(Given entries)
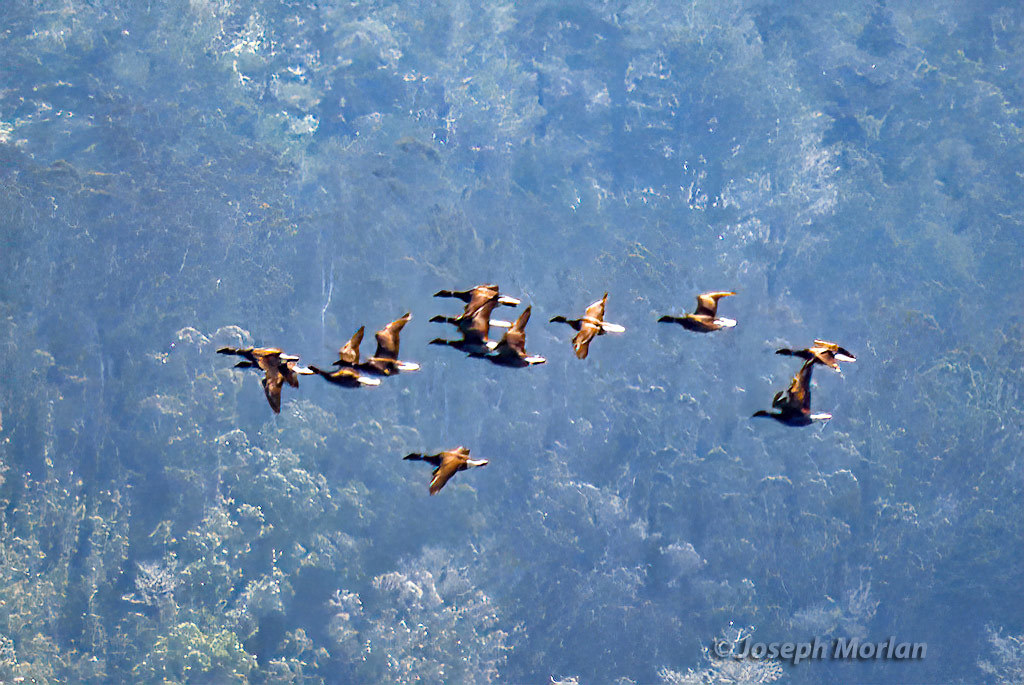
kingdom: Animalia
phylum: Chordata
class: Aves
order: Anseriformes
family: Anatidae
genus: Branta
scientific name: Branta bernicla
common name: Brant goose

(Task) Write every line of the entries above as a JSON list of strings, one string per line, with blank lines and the pictures omitted.

(Reply to the task)
[
  "kingdom: Animalia",
  "phylum: Chordata",
  "class: Aves",
  "order: Anseriformes",
  "family: Anatidae",
  "genus: Branta",
  "scientific name: Branta bernicla",
  "common name: Brant goose"
]